Я ассистировал Меервальду, — продолжал Белл. — Главной фигурой в его бригаде был анестезиолог. На нем была самая большая ответственность. Он мог бы в последний момент отменить операцию, так как Горан тогда как раз перенес инфекцию с высокой температурой. Но анестезиолог сказал, что инфекция уже достаточно подавлена и можно рискнуть с трансплантацией. Господин и госпожа Рубик, родители Горана, ожидали в одном из помещений для родственников. Я сказал им, что операция может продлиться от шести до двадцати пяти часов, в зависимости от возможных осложнений…
Через печень проходит огромное количество крови. При зажиме даже на короткое время Arteria hepatica communis, через которую в печень поступает обогащенная кислородом кровь, и воротной вены, которая снабжает печень питательными веществами, происходит нарушение кровообращения. При этом страдает общее кровоснабжение тела.

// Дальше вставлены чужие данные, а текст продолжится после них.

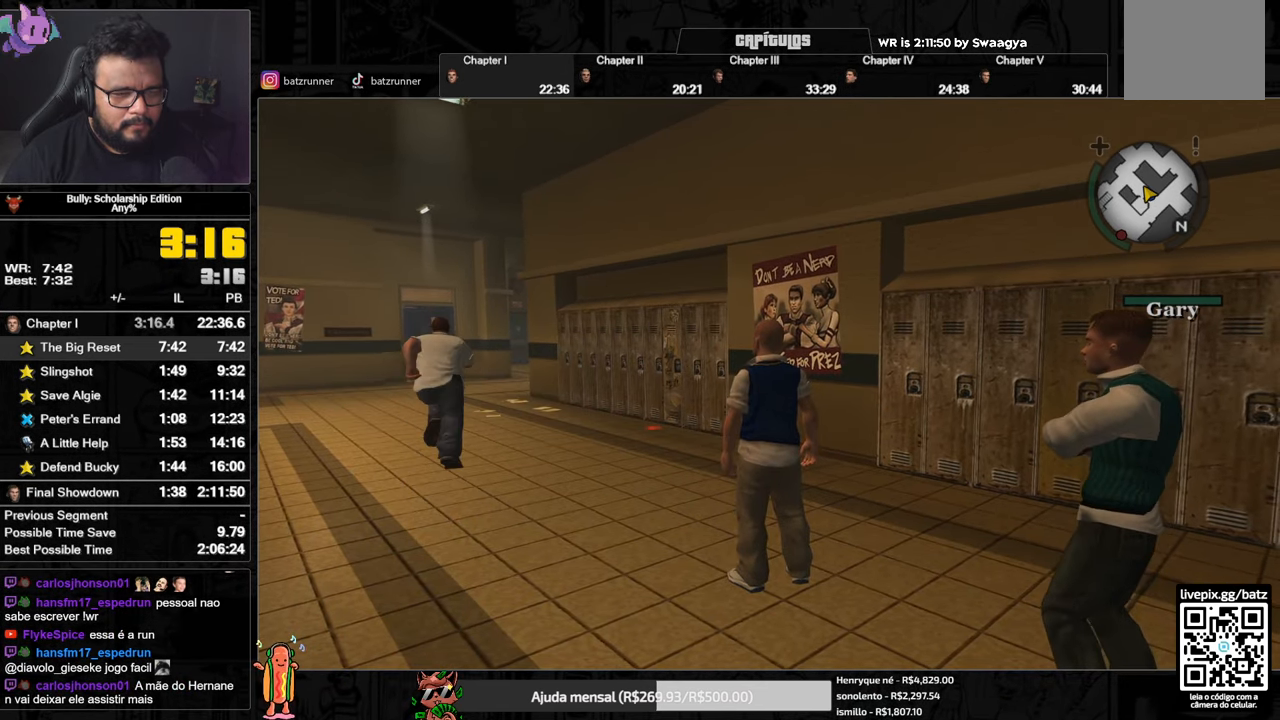
{"buttons": [], "left_stick": "center", "right_stick": "center", "button_events": []}
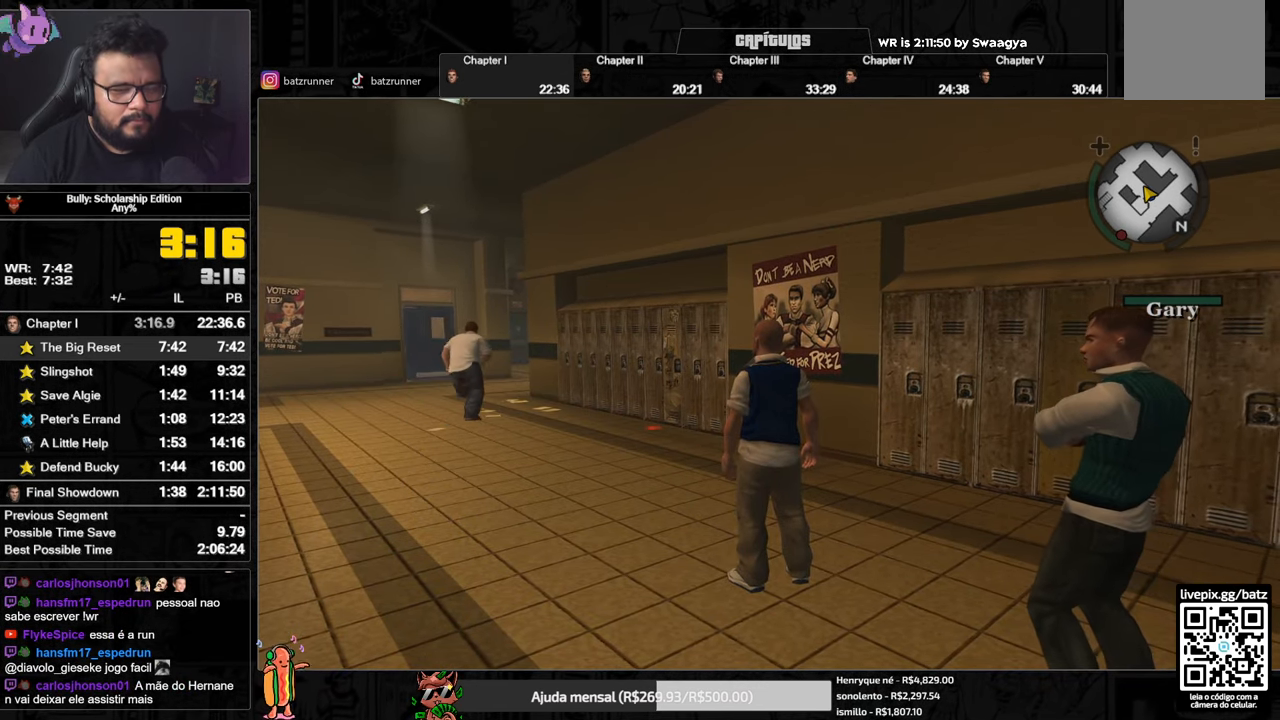
{"buttons": [], "left_stick": "center", "right_stick": "center", "button_events": []}
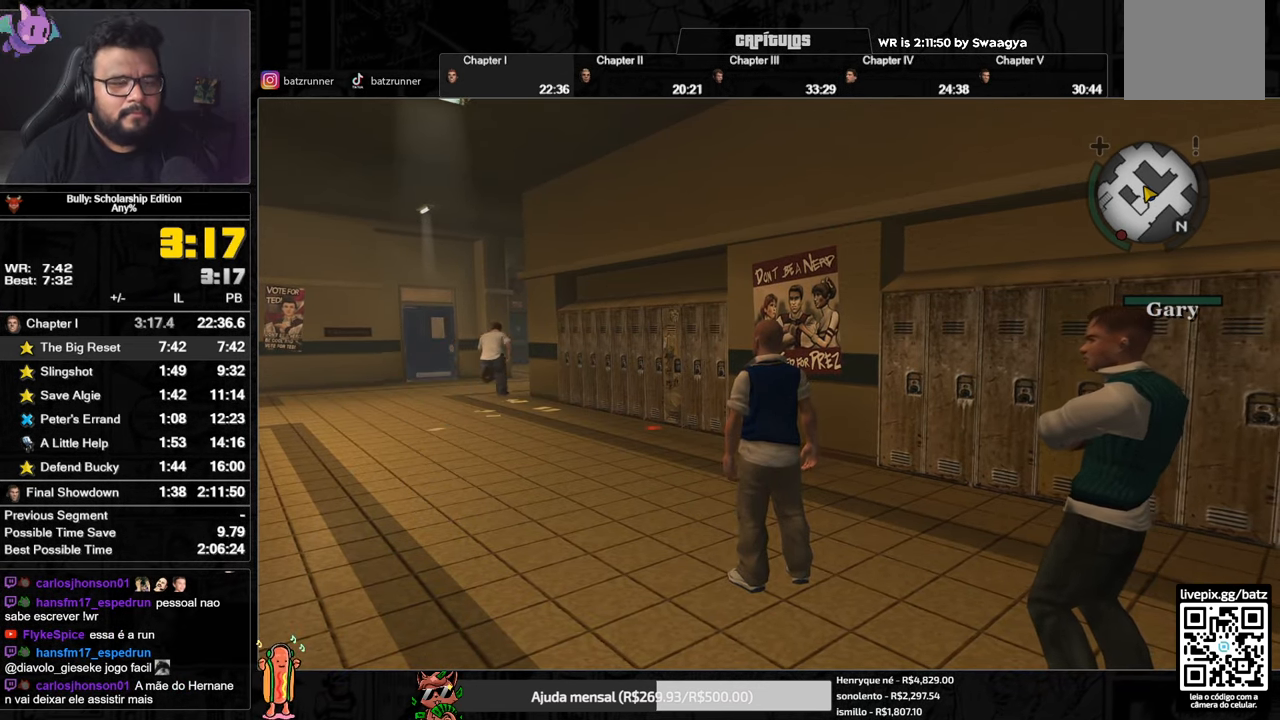
{"buttons": [], "left_stick": "up", "right_stick": "center", "button_events": [[451, "A", "down"], [501, "A", "up"]]}
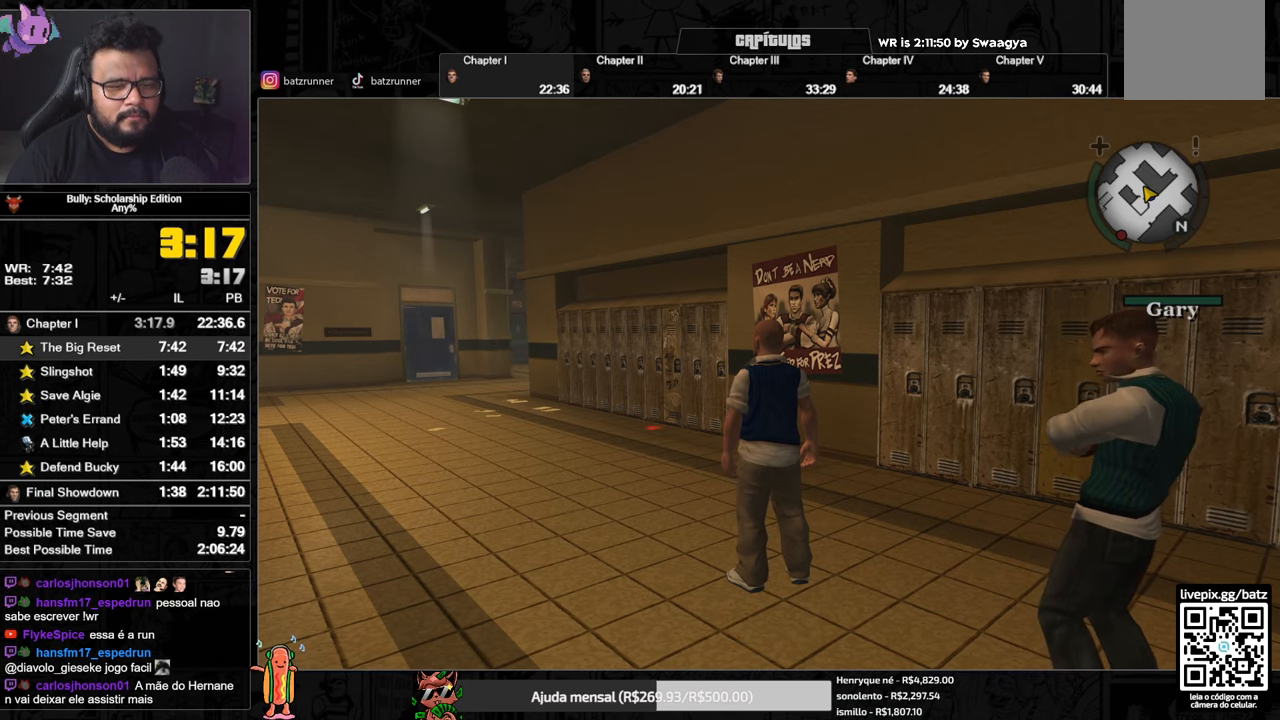
{"buttons": ["A"], "left_stick": "up", "right_stick": "center", "button_events": [[333, "A", "down"], [383, "A", "up"], [483, "A", "down"]]}
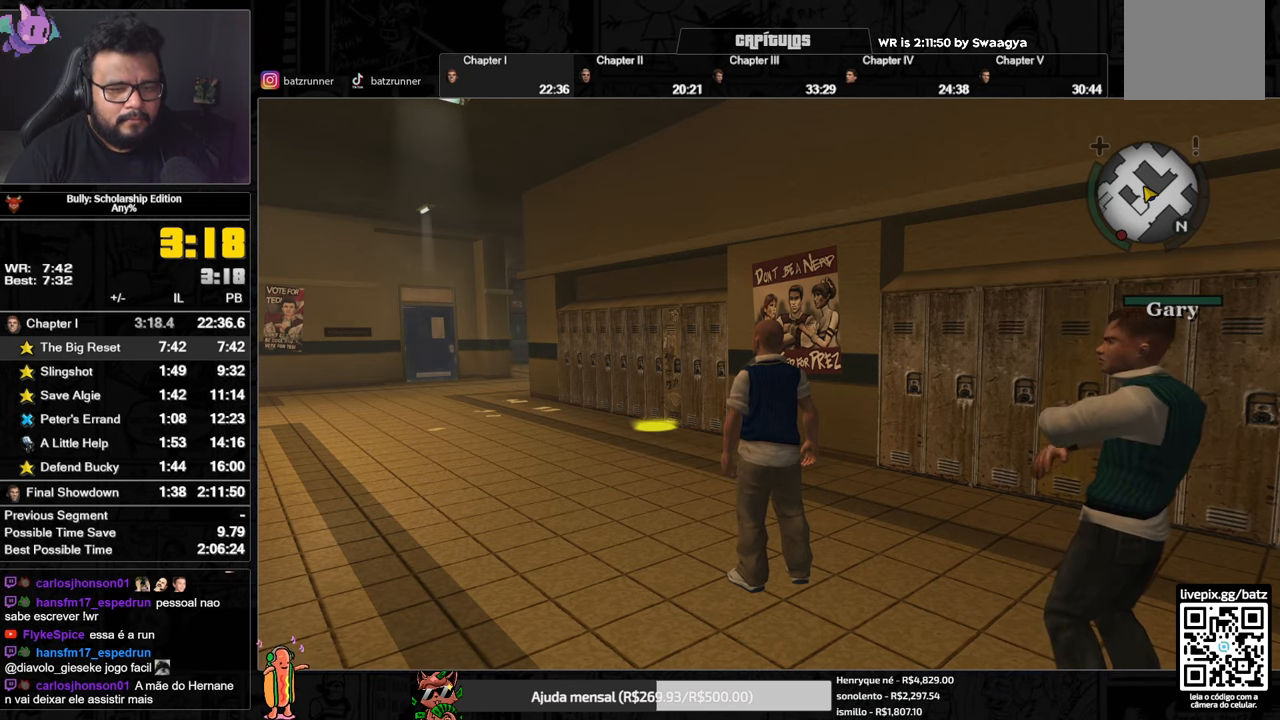
{"buttons": ["A"], "left_stick": "up", "right_stick": "center", "button_events": [[50, "A", "up"], [117, "A", "down"], [184, "A", "up"], [284, "A", "down"], [334, "A", "up"], [467, "A", "down"]]}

По этой причине Меервальд сделал байпас (обвод) между шейной веной и бедренной веной. Байпас должен был направлять кровь из нижних частей тела прямо к сердцу. Только это заняло почти два часа. Вы подумайте: ведь тогда у нас еще было мало опыта в трансплантации печени. Поэтому и была применена эта мера предосторожности. Между тем печень умершей девочки плавала в чаше из нержавеющей стали, словно блестящая серая устрица. У нее был нужный размер… Самая трудная часть трансплантации печени — это удаление больного органа. При этом в любой момент может произойти огромная потеря крови… В настоящее время мы имеем пневматический инфузионный аппарат, который заменяет кровь с той же скоростью, с какой идут потери. Тогда, двенадцать лет назад, такого аппарата еще не было. При трансплантации печени в среднем одному пациенту переливали свыше пятнадцати литров крови. Мы держали наготове двадцать литров консервированной крови в аппарате, который один занимал целый угол операционного зала. Горану понадобилось только семь литров. За те девять часов, в течение которых длилась операция, никто из нас не покинул своего места. Горан ни секунды не был один. Все это было для нас еще не открытая страна! Сначала мы решились на три операции по трансплантации печени. Первый пациент умер уже на операционном столе. Горану и нам невероятно повезло. В конце концов новая печень начала пульсировать, как двенадцать часов назад она пульсировала в теле девочки из Рима, подключенной к машинам…
Горан вдруг вскрикнул:
— Бака! Бака! — Затем последовало еще несколько сербскохорватских слов.
Белл вскочил:
— Поглаживайте его, только нежно! И скажите ему, что вы здесь, с ним! Громко! Чтобы он вас слышал.
Фабер погладил Горана по плечам, рукам, пальцам.
— Я с тобой, Горан! — крикнул он. — Деда с тобой… твой деда. Все хорошо, Горан, все в порядке.
Мальчик уронил голову на грудь:
— Деда, — пробормотал он, — деда, хорошо… еще живы…
Его дыхание стало спокойнее. Он повернулся на бок.
— Теперь вы понимаете, почему я звонил вам в Биарриц и просил приехать? — спросил Белл.
Фабер кивнул.
«Я попал в туннель. И он становится все темнее и темнее. Выйду ли я когда-нибудь снова на свет? Как это все закончится? Закончится? — подумал он. — Это только началось!»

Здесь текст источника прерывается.